Er taucht ja immer wieder gerne auf.
Gesprochen aus tiefster Überzeugung oder einfach nur nachgeplappert; mit hochgezogener Augenbraue, in stiller Verzweiflung oder als subtiler Vorwurf. Er, steter Begleiter der Ein-Bild-sagt-mehr-als-tausend-Worte-Fraktion, Provokateur und Nadelspitze aller Schreibenden. Ein so schüchtern wirkender und doch so überraschend fortpflanzungsfreudiger Satz:
Das liest doch eh keiner!
Und wissen Sie was?
In ebendiesem Satz steckt mehr Wahrheit, als uns Schreibern lieb sein kann. Überall nämlich, wo die Grafik noch 2,4 Quadratzentimeter freiließ, wird Text hingepackt. Die Ecke is‘ ja noch frei. Wäre ja Verschwendung. Zahlt man ja mit beim Druck. Is‘ ja inklusive im Hosting-Paket. Muss man also ausnutzen. Kann man ja noch was sagen. Oder auch nix sagen und einfach nur was hinschreiben. Irgendwas mit Service oder Mehrwert oder Nachhaltigkeit zum Beispiel. Passt immer!
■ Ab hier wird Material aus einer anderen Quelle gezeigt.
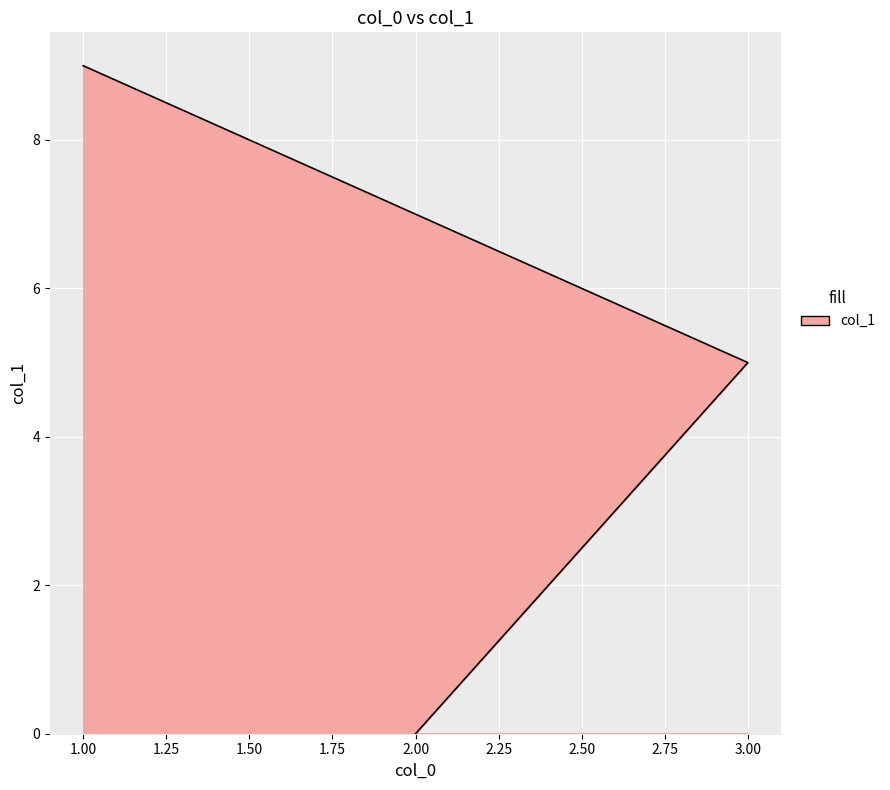

What is the maximum value shown in the chart?

9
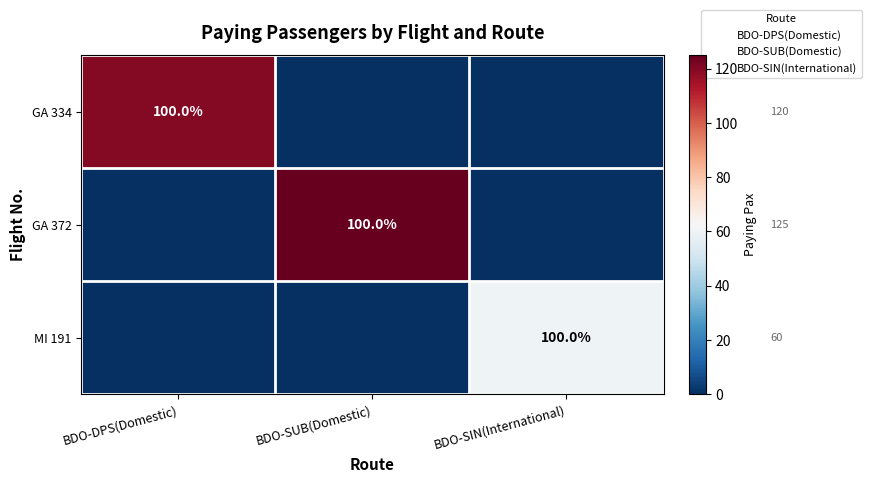

At which label is GA 334 closest to 60?

BDO-DPS(Domestic)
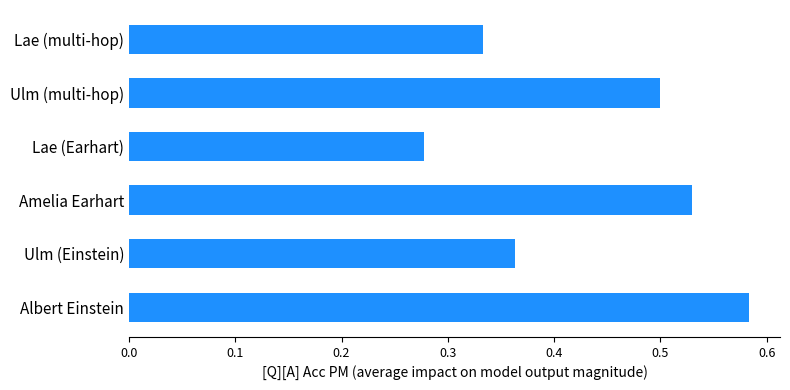

At which category does the chart reach its peak across all series?

Albert Einstein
Ja, in den meisten Fällen stimmts tatsächlich: Das liest wirklich keiner. Außer uns Schreibern vielleicht. Wir haben, was das anbetrifft, eine Tendenz zur Selbstqual. Das ist wie eine Sucht. Wir lesen fast alles. Um uns anschließend oft stumm unter Schmerzen zu winden, uns verstohlen Tränen von den Wangen zu wischen oder rund 200 Gramm conchiertes Nougat in Tafelform zu uns zu nehmen – Essen ist Trost.
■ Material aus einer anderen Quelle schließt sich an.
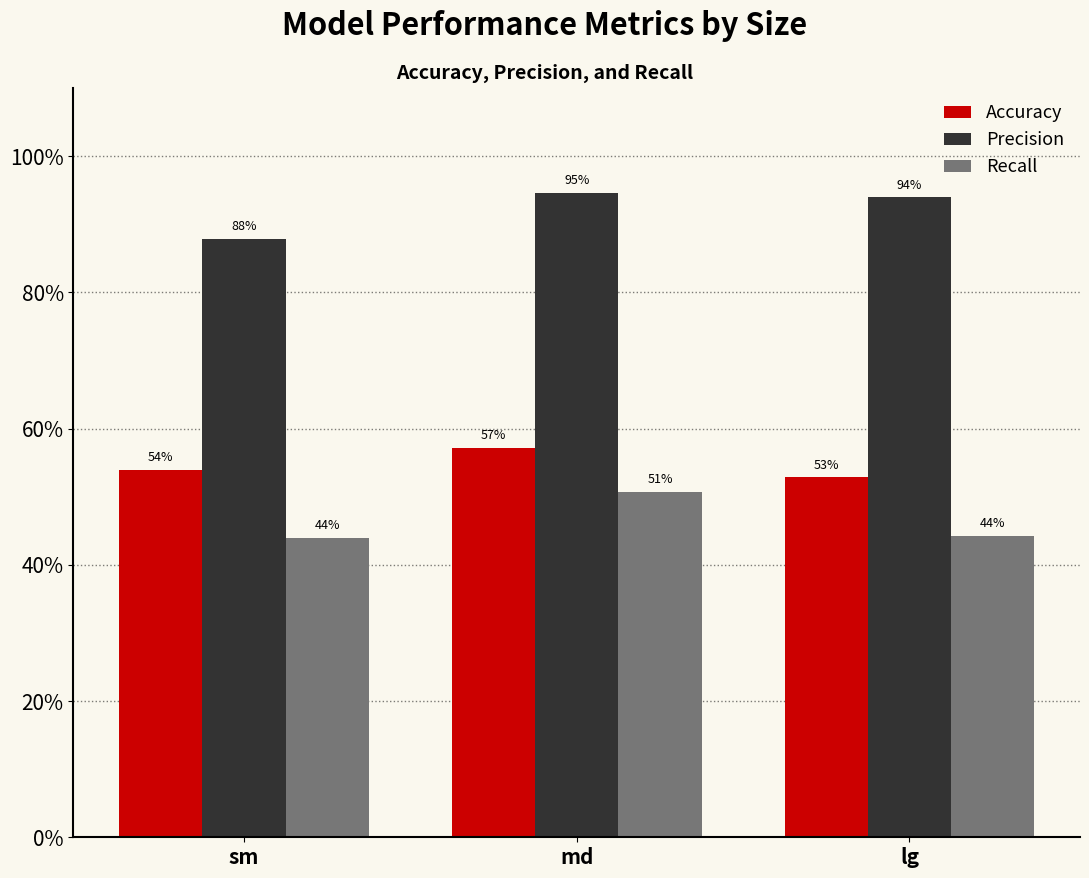

Rank the series at lg from lowest to highest value.

Recall, Accuracy, Precision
Ich apellier‘ an Ihren Kopf und an Ihr Herz: Lassen Sie bitte den Text weg. Den, den keiner braucht. Den, den keiner lesen will. Weil er einfach nur da steht. Und nichts zu sagen hat.
Lassen Sie die 2,4 Quadratzentimeter frei.
Machen Sie sich und Millionen Leser, Grafiker und Schreiber ein kleines bisschen glücklicher.